Professor Henry Srebrnik

Tuesday, September 06, 2016

Is Trump Part of "Alt-Right" Movement?

Henry Srebrnik, [Charlottetown, PEI] Guardian
 
Ever since he entered the race to become the Republican candidate for president, Donald Trump has been accused of being a bigot, a racist, an anti-Semite, a xenophobe, a nativist, a right-wing populist, and a fascist.

He has been compared to, among others, Benito Mussolini, Juan Peron, Vladimir Putin, even Hitler, as well as notorious Americans of the past such as Huey Long, Father Coughlin and George Wallace.

David Duke, the Louisiana neo-Nazi and one-time Ku Klux Klan Grand Wizard, expresses approval of Trump’s positions. He told National Public Radio that “nobody will be more supportive of his legislative agenda, his supreme court agenda, than I will.”

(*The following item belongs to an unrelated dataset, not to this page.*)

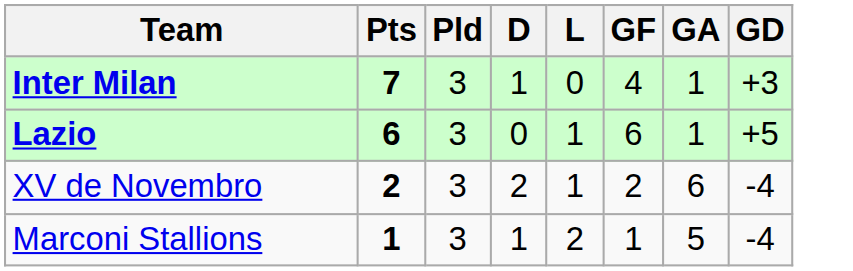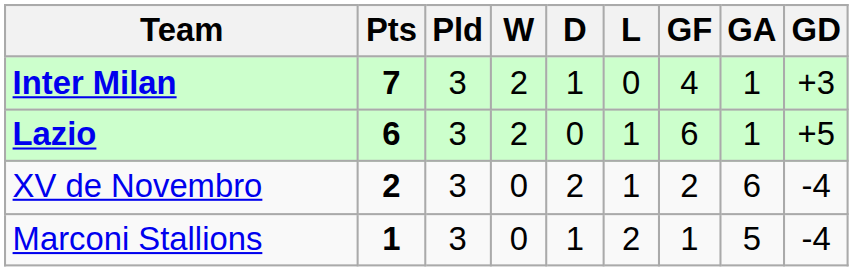+ column: W | 2 | 2 | 0 | 0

The leader of the American Nazi Party, Rocky Suhayda, has asserted that the election of Trump as president would present “a real opportunity for people like white nationalists” to start “acting intelligently.”

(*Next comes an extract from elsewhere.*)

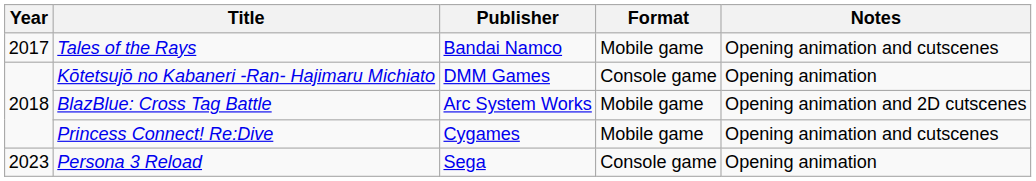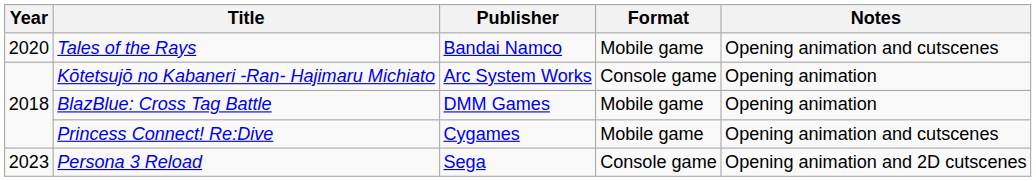Tales of the Rays | Year: 2017 -> 2020
Kōtetsujō no Kabaneri -Ran- Hajimaru Michiato | Publisher: DMM Games -> Arc System Works
BlazBlue: Cross Tag Battle | Publisher: Arc System Works -> DMM Games
BlazBlue: Cross Tag Battle | Notes: Opening animation and 2D cutscenes -> Opening animation
Persona 3 Reload | Notes: Opening animation -> Opening animation and 2D cutscenes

This is not good news for Trump, because Hillary Clinton is doing her best to associate him with the so-called “alt-right” movement.

On Aug. 25, in an address in Reno, NV, Clinton accused Trump of submitting to an “emerging racist ideology known as the alt-right.”

“Alt-right” is short for “alternative right,” to distinguish the movement from mainstream conservatism. The movement is largely a rebranding of various white supremacist groups whose essential character is one of strident ethno-nationalism.

It rejects “political correctness,” multiculturalism, diversity, and a globalist philosophy it considers elitist and anti-Western, and it is often associated with efforts to preserve “white identity.” It also opposes feminism, gay rights, and gun control.

It began with a speech the “paleo-conservative” writer Paul Gottfried gave in 2008, following the election of Barack Obama to the presidency.

Gottfried, a retired professor of humanities at Elizabeth College in Elizabethtown, PA., called for an “alternative right” that could defeat “the neoconservative-controlled conservative establishment.”

That idea was soon adopted by the “identitarian” nationalist Richard Spencer, head of the National Policy Institute, a white nationalist think tank, and its Radix Journal, founded  in 2012.

Spencer, who went to the Universities of Chicago and Virginia, maintains that white Americans need to “resist our dispossession.” In an interview with the Associated Press at the Republican National Convention last July, he advocated removing Blacks, Hispanics and Jews from the country.

Kevin MacDonald, a former psychology professor at California State University in Long Beach, CA, and an alt-right theorist, remarked that “white people in America are becoming a minority that is increasingly being victimized, and there’s a cost to multiculturalism and immigration.”

Another alt-right supporter, Jared Taylor, holds degrees from Yale and the Institut d’Etudes Politiques de Paris, and is the founder of the American Renaissance online magazine, which he started in 1990 as part of his New Century Foundation.

He asks, rhetorically, “Do you really believe that a future Afro-Hispanic-Caribbean-Asiatic America will be anything like the America your ancestors built?”

The website Breitbart News Network has become a popular outlet for alt-right views. Stephen Bannon, who has been serving as its executive chairman, was named the Trump campaign’s chief executive on Aug. 17.

It is true that Trump’s “America First” campaign slogan has attracted many on the alt-right, drawn in particular to his pledges to deport the estimated 11 million people living in the country illegally and to temporarily bar foreign Muslims from the U.S.

But Trump campaign spokeswoman Hope Hicks has responded to charges that Trump has encouraged the movement by stating that he has “never used or condoned that term and continues to disavow any groups or individuals associated with a message of hate.”